A critical insight is that alignment fragility is not a product of adversarial intent or dataset overlap but an intrinsic geometric property of high-dimensional optimization. The failure of traditional meta-learning guarantees, shared representation bounds, and null-space methods stems from their neglect of curvature-induced rotational dynamics.

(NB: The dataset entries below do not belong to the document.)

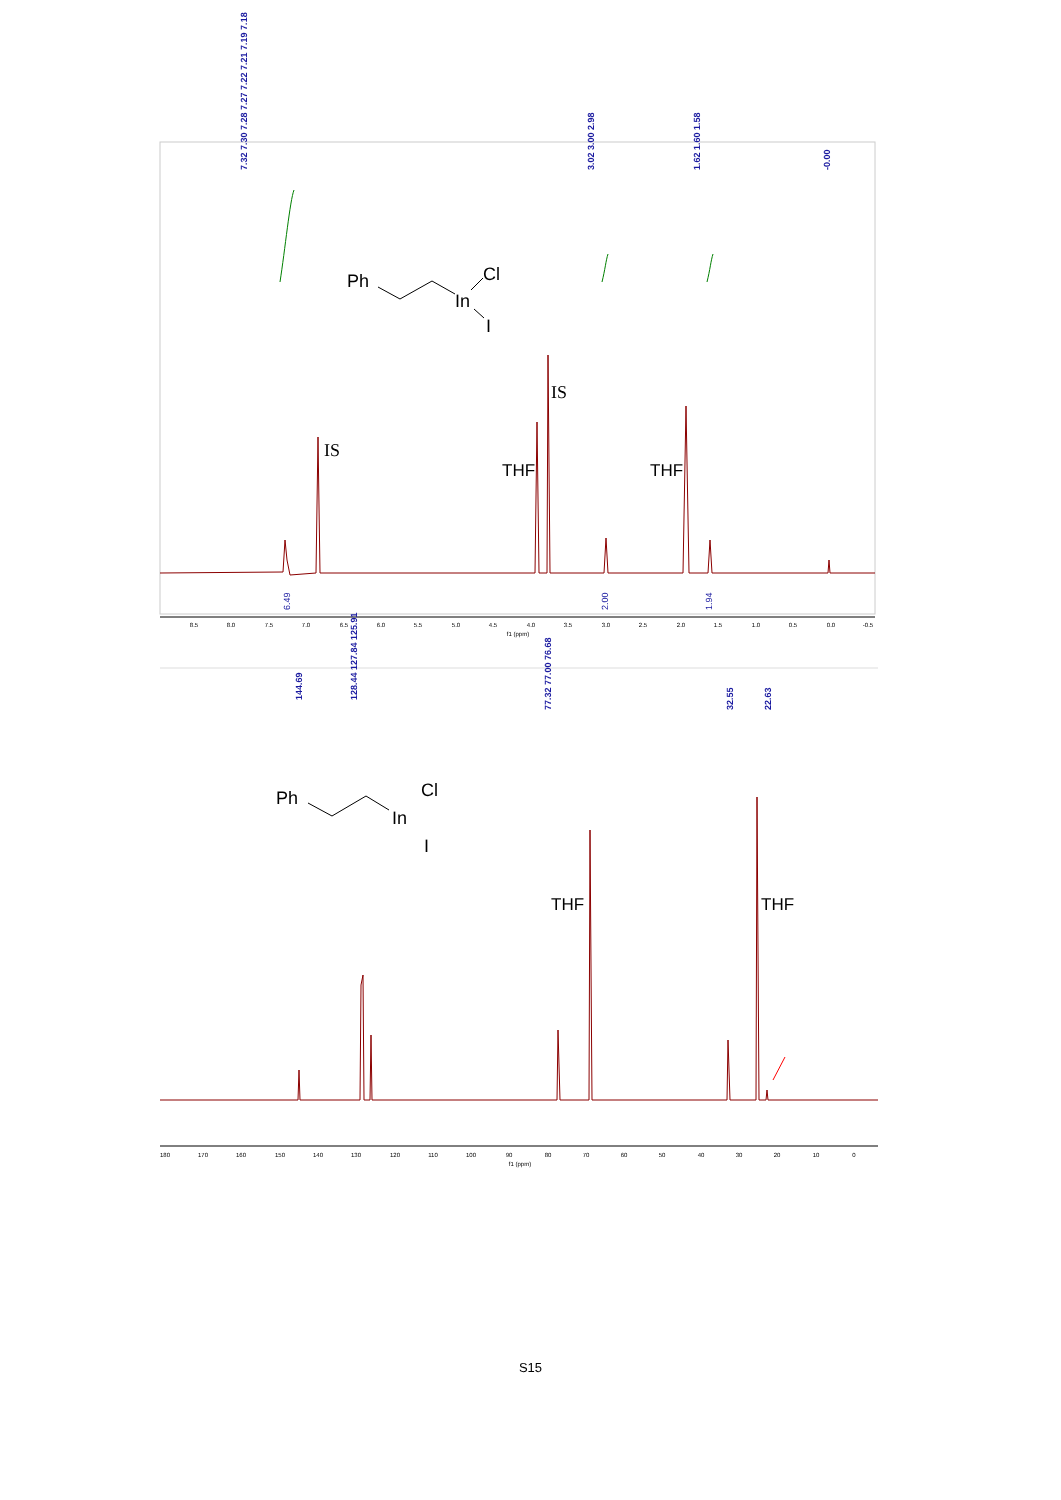7.32 7.30 7.28 7.27 7.22 7.21 7.19 7.18
3.02 3.00 2.98
1.62 1.60 1.58
-0.00
Ph
In
Cl
I
IS
IS
THF
THF
6.49
2.00
1.94
8.5
8.0
7.5
7.0
6.5
6.0
5.5
5.0
4.5
4.0
3.5
3.0
2.5
2.0
1.5
1.0
0.5
0.0
-0.5
f1 (ppm)
144.69
128.44 127.84 125.91
77.32 77.00 76.68
32.55
22.63
Ph
In
Cl
I
THF
THF
180
170
160
150
140
130
120
110
100
90
80
70
60
50
40
30
20
10
0
f1 (ppm)
S15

Practical Recommendations and Prospective Risk Assessment

The geometric framework established herein enables proactive diagnostic tools:

Estimating Coupling ( $\gamma$ ): Practitioners can compute the curvature coupling parameter pre-training to gauge alignment risk.
Monitoring Projections During Training: Early warning signals can be extracted by tracking projection size into alignment-sensitive subspaces.
Curvature-Aware Fine-Tuning: Preservation of alignment demands tracking of dynamically evolving sensitive subspaces and constraints on second-order acceleration.
Figure 4: Top eigenvalues of FIM approximated for multiple modules and layers; eigenvalue spectra reinforce the universality of low-rank structure across the model.

Conclusion

This paper establishes that alignment collapse is an inevitable consequence of the geometric interaction between task fine-tuning trajectories and high-curvature, low-dimensional alignment-sensitive regions of the parameter space. The AIC rigorously characterizes the mechanisms, demonstrating rapid ( $t^4$ ) scaling of safety degradation even for benign tasks. Future strategies for robust alignment preservation must eschew static first-order intuitions and adopt curvature-aware geometric controls. The implications are substantial for open-weight model deployment and foundational safety frameworks, necessitating a shift from engineering solutions to intrinsic geometric solutions within high-dimensional neural network optimization.